My determination is:

Do I want this state to survive a page reload, new browser session, or coming from a bookmark?

The value in a drop-down box in some random form? Non-global state.

The main page active tab that they were probably reading? Global state.

Scroll position? Global.

Tooltip Position? Probably not useful, non-global.

Something like a dialog or modal depends on the situation of how important it was and if the user would expect it to be there.

I agree with that logic, I think I've encountered every one of those cases.

That makes me see that there isn't a "god" object like the article calls it, that holds all of the app state. There's the root state shared throughout the app, and then each page or component can have its own encapsulated state.

Ideally I like to also keep page- or component-specific state+actions decoupled from their views, functional and testable independently - but often I start/keep them in the component class (and maybe soon hooks).

You can also apply the command pattern in some cases and store the undo redo state globally.this at the global store can be generic and the previous specific state will be part of the saved commands. (More applicable to SPAs).
Hmm, typically, I do store "UI state" (or parts of it) in the top app state if that UI state is shared among pages/routes. In your example, if I want that dialog state to be "persistent" - say, the user goes to another route then comes back, if the dialog state should be kept. Otherwise, I store them in the route component's state, which gets created anew every time.

But your question makes me think, if I store any UI state in the app state, have I really decoupled state and view? I'd say yes - since I'd be able to build and test UI state and actions, independent from the view.

Unless you have code that depends on state that supposed to be kept UI-only.

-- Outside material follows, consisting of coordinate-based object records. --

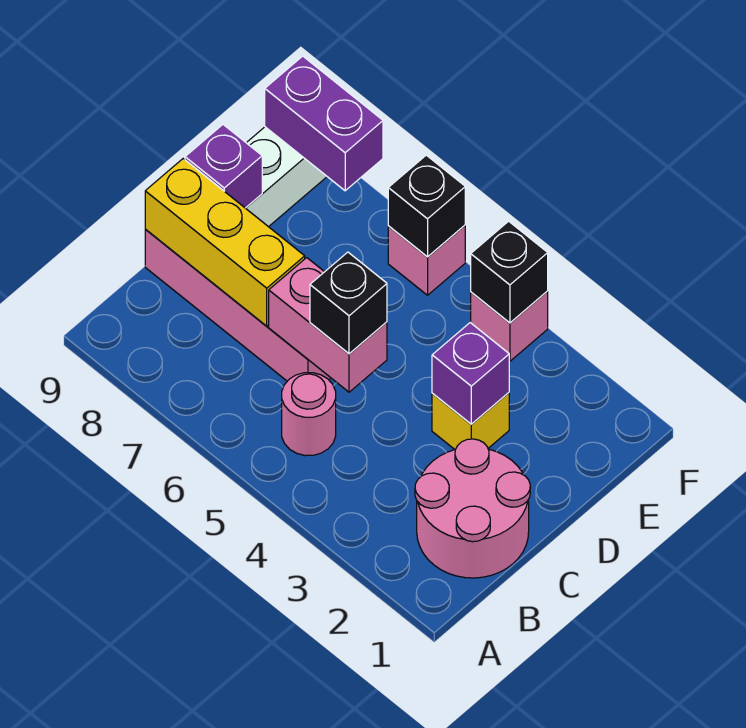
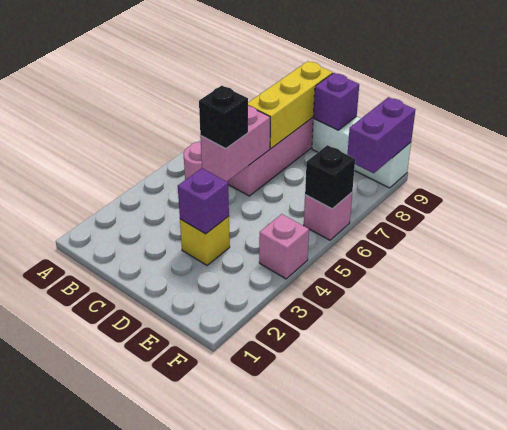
pink 2x2 round brick [415,439,530,578] -> none
black 1x1 brick [471,221,548,323] -> none

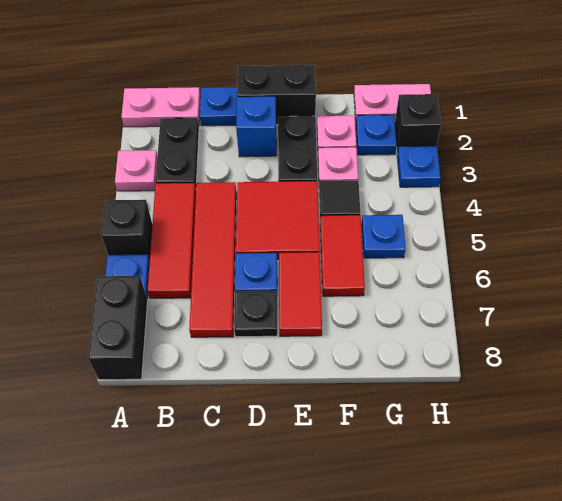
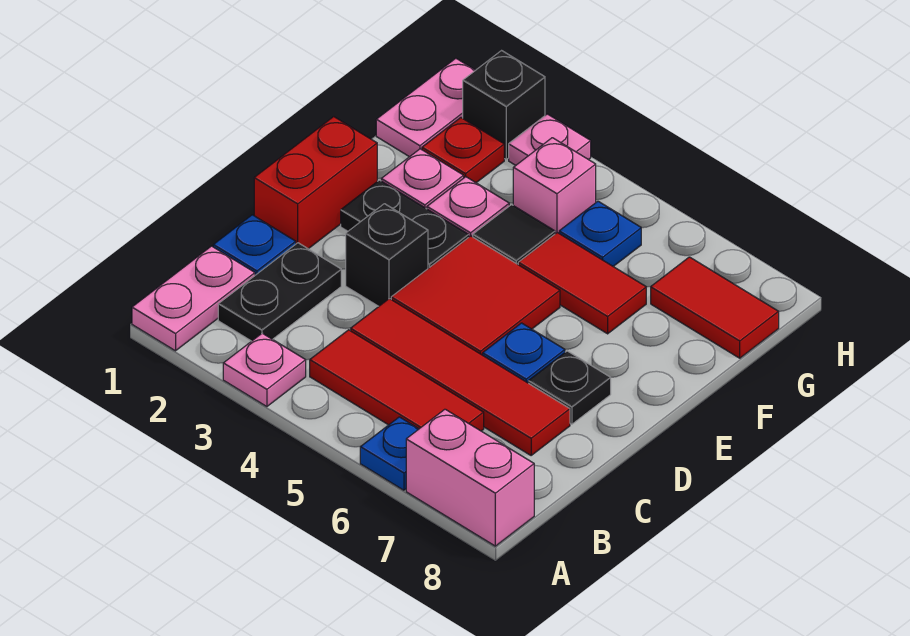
black 1x1 brick [101,200,152,259] -> black 1x1 brick moved to [346,204,428,306]
black 1x2 brick [88,276,148,380] -> pink 1x2 brick [406,409,534,546]
black 1x2 plate [156,118,199,189] -> black 1x2 plate turned to [218,243,341,341]
black 1x2 brick [237,65,316,125] -> red 1x2 brick [254,117,377,249]
blue 1x1 brick [236,96,277,157] -> none
red 1x2 tile [279,252,322,336] -> red 1x2 tile moved to [651,257,779,358]
blue 1x1 plate [356,115,397,155] -> red 1x1 plate [422,118,504,183]
none -> pink 1x1 brick [513,138,596,234]
blue 1x1 plate [397,146,441,187] -> pink 1x1 plate [509,114,591,165]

Then when you expand to an API or CLI interface the web state being tracked no longer makes sense and might be extra ram or loading time.

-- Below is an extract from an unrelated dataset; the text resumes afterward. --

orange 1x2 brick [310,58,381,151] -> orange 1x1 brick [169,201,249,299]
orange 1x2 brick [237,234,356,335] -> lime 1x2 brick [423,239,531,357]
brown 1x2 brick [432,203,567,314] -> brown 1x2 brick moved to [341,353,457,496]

Well, at least theoretically, the way I organize state management allows me to pull in "slices" of app state/actions (or even moved into shared libs/modules), to compose a smaller subset for an API or CLI. So the latter can choose to not include any of the UI-related state.

In practice I haven't used it so much, but I like the idea of treating the UI as just another render target / consumer of app state/actions. It enables "remote control" of the app logic, makes testing simpler, and allows reuse for various interfaces like CLI, API, maybe React Native too.

I do agree for the consistent mental model.

I've been playing around switching web-apps and other user programs between devices on a single-ususer facing kubernetes system. Part of that relies on all state being sent to the server for distribution if a device switch happens.

I also have played around with a wrapper functions and that can bubble any callback/hook up to the data for further processing. The client no longer worries about sending actions. The server spys on client actions and performs actions on their behalf.

I plan on posting a blog post about the his soon.